-- RECORDED DATA follows --
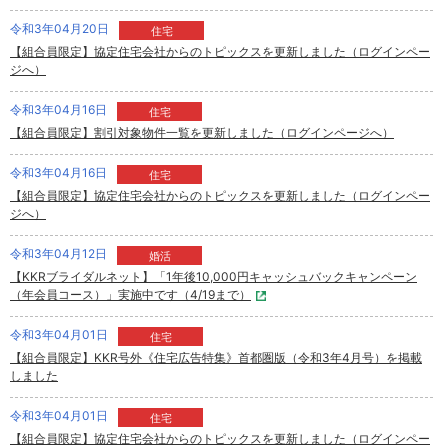
令和3年04月20日
住宅
【組合員限定】協定住宅会社からのトピックスを更新しました（ログインペー
ジへ）
令和3年04月16日
住宅
【組合員限定】割引対象物件一覧を更新しました（ログインページへ）
令和3年04月16日
住宅
【組合員限定】協定住宅会社からのトピックスを更新しました（ログインペー
ジへ）
令和3年04月12日
婚活
【KKRブライダルネット】「1年後10,000円キャッシュバックキャンペーン
（年会員コース）」実施中です（4/19まで）
令和3年04月01日
住宅
【組合員限定】KKR号外《住宅広告特集》首都圏版（令和3年4月号）を掲載
しました
令和3年04月01日
住宅
【組合員限定】協定住宅会社からのトピックスを更新しました（ログインペー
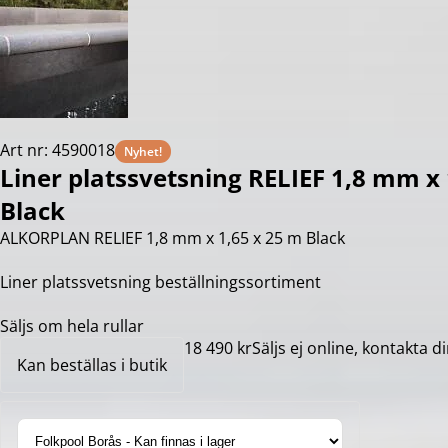
Art nr: 4590018
Nyhet!
Liner platssvetsning RELIEF 1,8 mm x 
Black
ALKORPLAN RELIEF 1,8 mm x 1,65 x 25 m Black
Liner platssvetsning beställningssortiment
Säljs om hela rullar
18 490 kr
Säljs ej online, kontakta di
Kan beställas i butik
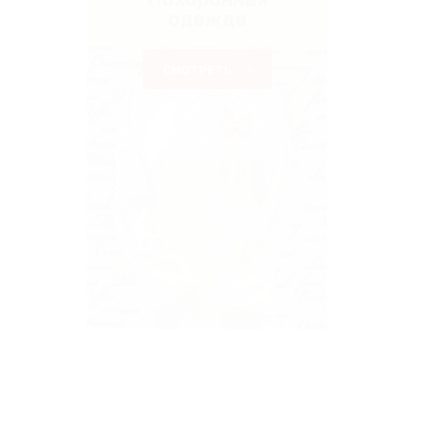
одежда
СМОТРЕТЬ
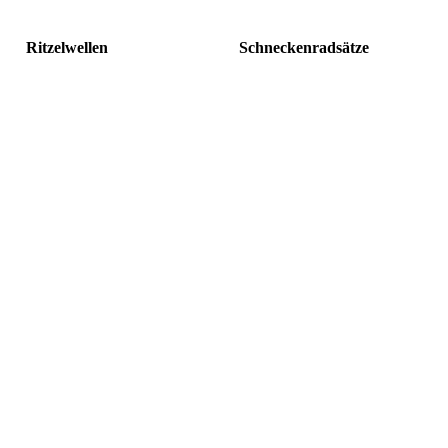
Ritzelwellen
Schneckenradsätze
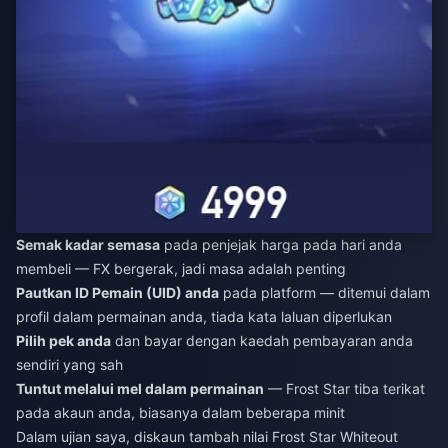
Semak kadar semasa
pada penjejak harga pada hari anda
membeli — FX bergerak, jadi masa adalah penting
Pautkan ID Pemain (UID) anda
pada platform — ditemui dalam
profil dalam permainan anda, tiada kata laluan diperlukan
Pilih pek anda
dan bayar dengan kaedah pembayaran anda
sendiri yang sah
Tuntut melalui mel dalam permainan
— Frost Star tiba terikat
pada akaun anda, biasanya dalam beberapa minit
Dalam ujian saya,
diskaun tambah nilai Frost Star Whiteout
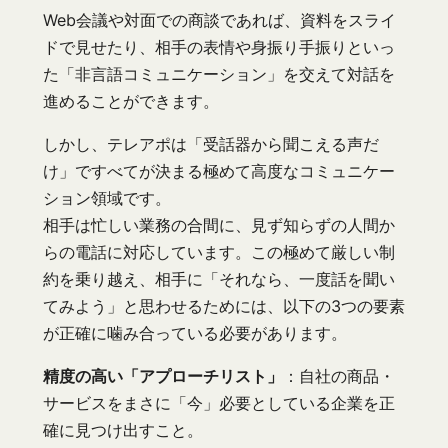
Web会議や対面での商談であれば、資料をスライ
ドで見せたり、相手の表情や身振り手振りといっ
た「非言語コミュニケーション」を交えて対話を
進めることができます。
しかし、テレアポは「受話器から聞こえる声だ
け」ですべてが決まる極めて高度なコミュニケー
ション領域です。
相手は忙しい業務の合間に、見ず知らずの人間か
らの電話に対応しています。この極めて厳しい制
約を乗り越え、相手に「それなら、一度話を聞い
てみよう」と思わせるためには、以下の3つの要素
が正確に噛み合っている必要があります。
精度の高い「アプローチリスト」
：自社の商品・
サービスをまさに「今」必要としている企業を正
確に見つけ出すこと。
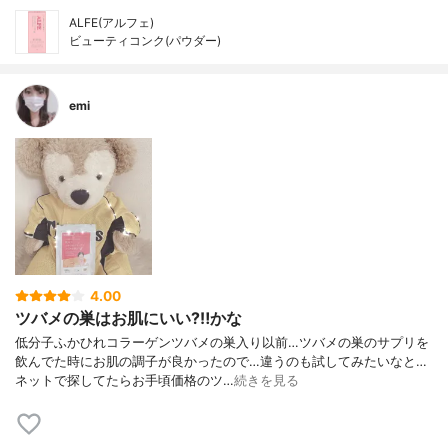
ALFE(アルフェ)
ビューティコンク(パウダー)
emi
4.00
ツバメの巣はお肌にいい?‼️かな
低分子ふかひれコラーゲンツバメの巣入り以前…ツバメの巣のサプリを
飲んでた時にお肌の調子が良かったので…違うのも試してみたいなと…
ネットで探してたらお手頃価格のツ…
続きを見る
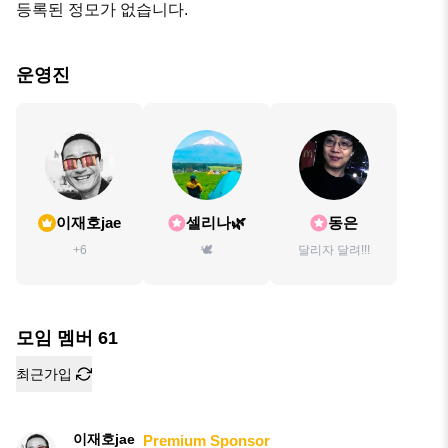
등록된 정모가 없습니다.
운영진
이재호jae
셀리나🌿
동은
+6
🕊
달리자 달려!!!
모임 멤버
61
최근가입
이재호jae
Premium Sponsor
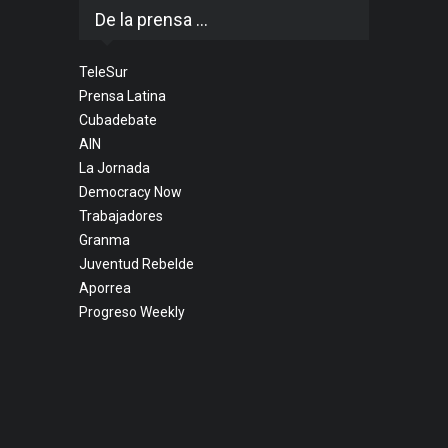
De la prensa ...
TeleSur
Prensa Latina
Cubadebate
AIN
La Jornada
Democracy Now
Trabajadores
Granma
Juventud Rebelde
Aporrea
Progreso Weekly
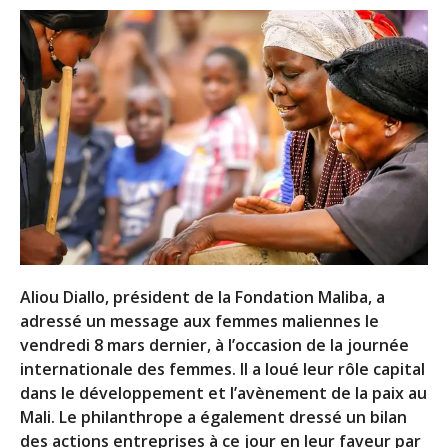
Aliou Diallo, président de la Fondation Maliba, a
adressé un message aux femmes maliennes le
vendredi 8 mars dernier, à l’occasion de la journée
internationale des femmes. Il a loué leur rôle capital
dans le développement et l’avènement de la paix au
Mali. Le philanthrope a également dressé un bilan
des actions entreprises à ce jour en leur faveur par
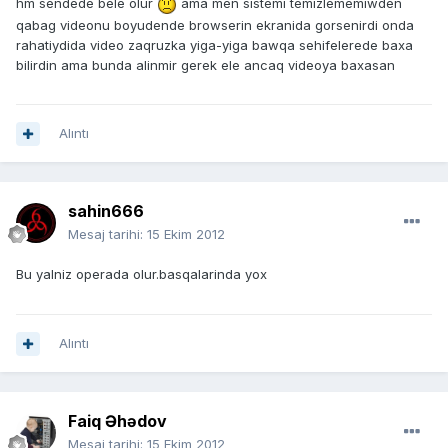
hm sendede bele olur
ama men sistemi temizlememiwden
qabag videonu boyudende browserin ekranida gorsenirdi onda
rahatiydida video zaqruzka yiga-yiga bawqa sehifelerede baxa
bilirdin ama bunda alinmir gerek ele ancaq videoya baxasan
Alıntı
sahin666
Mesaj tarihi:
15 Ekim 2012
Bu yalniz operada olur.basqalarinda yox
Alıntı
Faiq Əhədov
Mesaj tarihi:
15 Ekim 2012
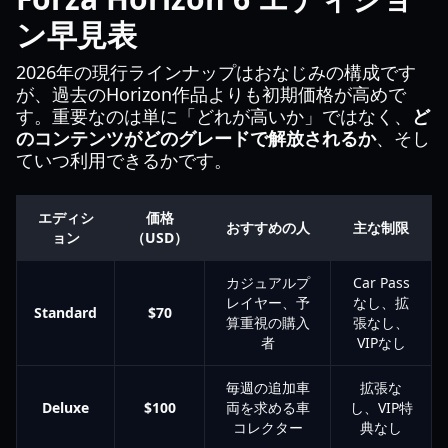
ン早見表
2026年の現行ラインナップはおなじみの構成です
が、過去のHorizon作品よりも初期価格が高めで
す。重要なのは単に「どれが高いか」ではなく、
ど
のコンテンツがどのグレードで解放されるか
、そし
ていつ利用できるかです。
エディシ
価格
おすすめの人
主な制限
ョン
（USD）
カジュアルプ
Car Pass
レイヤー、予
なし、拡
Standard
$70
算重視の購入
張なし、
者
VIPなし
毎週の追加車
拡張な
Deluxe
$100
両を求める車
し、VIP特
コレクター
典なし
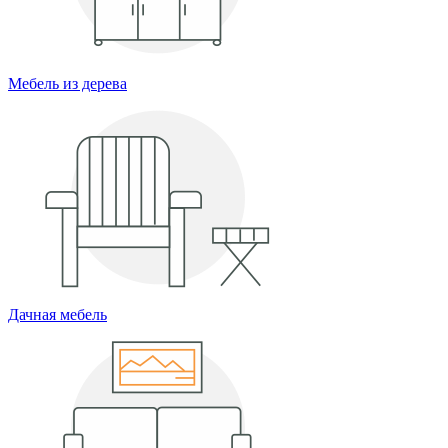
Мебель из дерева
Дачная мебель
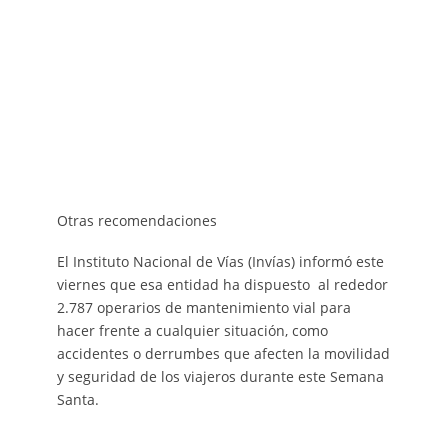
Otras recomendaciones
El Instituto Nacional de Vías (Invías) informó este
viernes que esa entidad ha dispuesto al rededor
2.787 operarios de mantenimiento vial para
hacer frente a cualquier situación, como
accidentes o derrumbes que afecten la movilidad
y seguridad de los viajeros durante este Semana
Santa.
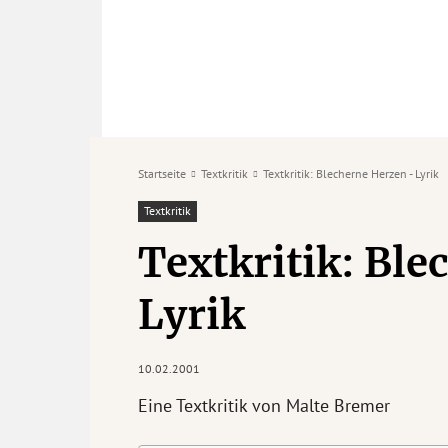
Startseite
Textkritik
Textkritik: Blecherne Herzen - Lyrik
Textkritik
Textkritik: Bl
Lyrik
10.02.2001
Eine Textkritik von Malte Bremer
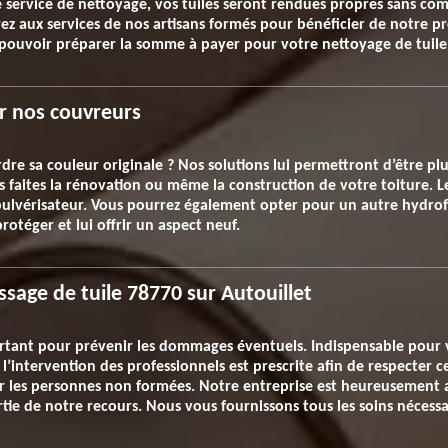
e service de nettoyage, vos tuiles seront rendues propres sans com
ez aux services de nos artisans formés pour bénéficier de notre pr
ouvoir préparer la somme à payer pour votre nettoyage de tuile
r nos couvreurs
erdre sa couleur originale ? Nos solutions lui permettront d’être plus
 faites la rénovation ou même la construction de votre toiture. 
il pulvérisateur. Vous pourrez également opter pour un autre hydro
protéger et lui offrir un aspect neuf.
sage de tuile 78770 sur Autouillet
rtant pour prévenir les dommages éventuels. Indispensable pour v
t l’intervention des professionnels est prescrite afin de respecter
 les personnes non formées. Notre entreprise est heureusement a
rtie de notre recours. Nous vous fournissons tous les soins nécessai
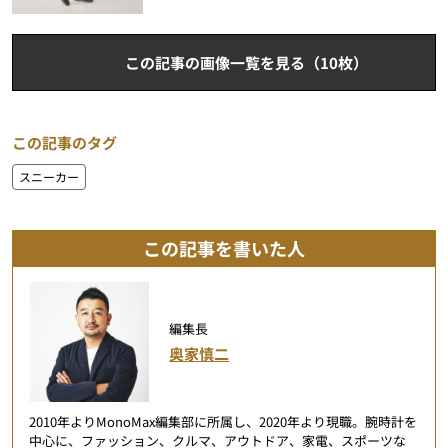
この記事の画像一覧を見る（10枚）
この記事のタグ
スニーカー
この記事を書いた人
編集長
奥家慎二
2010年よりMonoMax編集部に所属し、2020年より現職。腕時計を
中心に、ファッション、クルマ、アウトドア、家電、スポーツな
-- RECORDED DATA concluded --
#### YOUR OBJECTIVE:
Using the data above, give again exactly the lines starting at the one holding "profil dalam permainan" and ending at the one holding "adressé un message aux femmes maliennes le", inclusive, and nothing more. Omit the pictures.

#### WRITTEN RESPONSE:
profil dalam permainan anda, tiada kata laluan diperlukan
Pilih pek anda
dan bayar dengan kaedah pembayaran anda
sendiri yang sah
Tuntut melalui mel dalam permainan
— Frost Star tiba terikat
pada akaun anda, biasanya dalam beberapa minit
Dalam ujian saya,
diskaun tambah nilai Frost Star Whiteout
Web会議や対面での商談であれば、資料をスライ
ドで見せたり、相手の表情や身振り手振りといっ
た「非言語コミュニケーション」を交えて対話を
進めることができます。
しかし、テレアポは「受話器から聞こえる声だ
け」ですべてが決まる極めて高度なコミュニケー
ション領域です。
相手は忙しい業務の合間に、見ず知らずの人間か
らの電話に対応しています。この極めて厳しい制
約を乗り越え、相手に「それなら、一度話を聞い
てみよう」と思わせるためには、以下の3つの要素
が正確に噛み合っている必要があります。
精度の高い「アプローチリスト」
：自社の商品・
サービスをまさに「今」必要としている企業を正
確に見つけ出すこと。
ALFE(アルフェ)
ビューティコンク(パウダー)
emi
4.00
ツバメの巣はお肌にいい?‼️かな
低分子ふかひれコラーゲンツバメの巣入り以前…ツバメの巣のサプリを
飲んでた時にお肌の調子が良かったので…違うのも試してみたいなと…
ネットで探してたらお手頃価格のツ…
続きを見る
등록된 정모가 없습니다.
운영진
이재호jae
셀리나🌿
동은
+6
🕊
달리자 달려!!!
모임 멤버
61
최근가입
이재호jae
Premium Sponsor
De la prensa ...
TeleSur
Prensa Latina
Cubadebate
AIN
La Jornada
Democracy Now
Trabajadores
Granma
Juventud Rebelde
Aporrea
Progreso Weekly
Aliou Diallo, président de la Fondation Maliba, a
adressé un message aux femmes maliennes le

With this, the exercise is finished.